When their “Great Father,” apparently the less important personage, had smilingly received them, a political colleague approached Peter and took his arm. “Gray Eagle would like to speak with you. Come on! Here’s your chance! You may be put on the Committee on Indian Relations, and pick up a few facts. Remember we want a firm policy; no more palaver about the ‘Great Father’ and no more blankets and guns! You know what we used to say out West, ‘The only “Good Indian” is a dead one.’ So wade in, and hear what the old plug hat has to say.”

Peter permitted himself to be led to the group. Even at that moment he remembered the figure of the Indian on the tomb at Ashley Grange, and felt a slight flash of satisfaction over the superior height and bearing of Gray Eagle.

“How!” said Gray Eagle. “How!” said the other four chiefs. “How!” repeated Peter instinctively. At a gesture from Gray Eagle the interpreter said: “Let your friend stand back; Gray Eagle has nothing to say to him. He wishes to speak only with you.”

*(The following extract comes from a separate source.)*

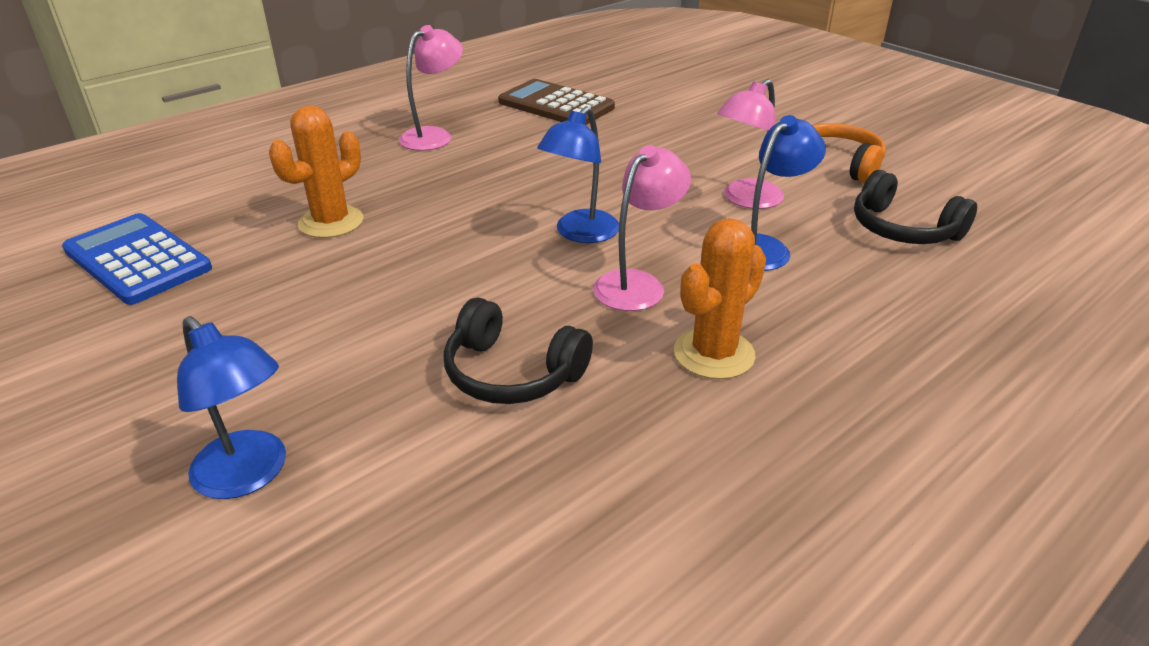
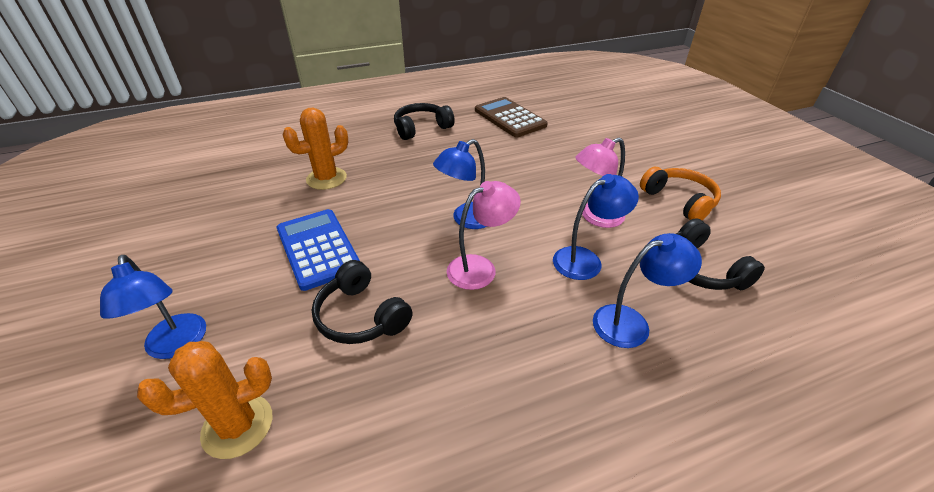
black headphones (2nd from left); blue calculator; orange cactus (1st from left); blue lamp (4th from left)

Peter’s friend reluctantly withdrew, but threw a cautioning glance towards him. “Ugh!” said Gray Eagle. “Ugh!” said the other chiefs. A few guttural words followed to the interpreter, who turned, and facing Peter with the monotonous impassiveness which he had caught from the chiefs, said: “He says he knew your father. He was a great chief,–with many horses and many squaws. He is dead.”

“My father was an Englishman,–Philip Atherly!” said Peter, with an odd nervousness creeping over him.

The interpreter repeated the words to Grey Eagle, who, after a guttural “Ugh!” answered in his own tongue.